For the nine months ended September 30, 2014, our net income was $38.7 million compared to net income of $9.5 million for the nine months ended September 30, 2013. Our net income includes net interest income of $79.3 million and other net loss of $5.0 million for the nine months ended September 30, 2014 compared to net interest income of $58.3 million and other net loss of $35.9 million for the nine months ended September 30, 2013. The increase in net interest income is due primarily to a $21.7 million increase due to a change in volume (average balance) offset by a $0.1 million decrease due to a change in net rate on our principal investing activities as discussed below. The decrease in other net loss is discussed below. Our other expenses increased to $13.6 million during the nine months ended September 30, 2014 compared to $11.7 million during the nine months ended September 30, 2013 primarily as a result of increases in compensation expenses offset by a decrease in legal expenses.

◆ **PROVIDED DATA**:
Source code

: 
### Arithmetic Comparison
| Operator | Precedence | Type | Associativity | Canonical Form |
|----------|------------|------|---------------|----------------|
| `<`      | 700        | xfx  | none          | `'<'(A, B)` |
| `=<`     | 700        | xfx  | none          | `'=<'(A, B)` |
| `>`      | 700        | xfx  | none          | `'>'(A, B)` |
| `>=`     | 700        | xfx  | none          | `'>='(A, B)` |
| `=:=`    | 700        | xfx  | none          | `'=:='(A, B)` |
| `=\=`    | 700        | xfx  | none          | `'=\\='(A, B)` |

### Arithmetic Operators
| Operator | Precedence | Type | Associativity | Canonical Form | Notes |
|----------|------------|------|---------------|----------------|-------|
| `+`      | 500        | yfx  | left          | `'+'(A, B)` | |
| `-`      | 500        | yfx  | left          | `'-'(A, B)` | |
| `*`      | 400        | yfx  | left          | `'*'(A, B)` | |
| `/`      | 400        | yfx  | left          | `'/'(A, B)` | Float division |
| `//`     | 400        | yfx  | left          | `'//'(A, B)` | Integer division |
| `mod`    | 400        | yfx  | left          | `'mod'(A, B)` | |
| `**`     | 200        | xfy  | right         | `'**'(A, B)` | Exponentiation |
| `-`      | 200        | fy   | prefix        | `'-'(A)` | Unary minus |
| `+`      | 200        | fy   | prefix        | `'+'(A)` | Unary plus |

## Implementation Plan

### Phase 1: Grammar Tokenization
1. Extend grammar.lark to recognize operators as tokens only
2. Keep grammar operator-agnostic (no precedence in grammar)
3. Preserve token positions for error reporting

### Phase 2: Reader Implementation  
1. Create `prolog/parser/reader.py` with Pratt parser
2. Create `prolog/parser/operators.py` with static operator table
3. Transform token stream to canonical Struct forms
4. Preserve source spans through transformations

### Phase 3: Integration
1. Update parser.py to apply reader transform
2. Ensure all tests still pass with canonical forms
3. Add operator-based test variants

◆ **WORK INSTRUCTION**: In the earnings excerpt, what were other expenses for the nine months ended September 30, 2014? These rows come from a different source than the earnings excerpt.

◆ **RESPONSE TO THIS EXERCISE**: $13.6 million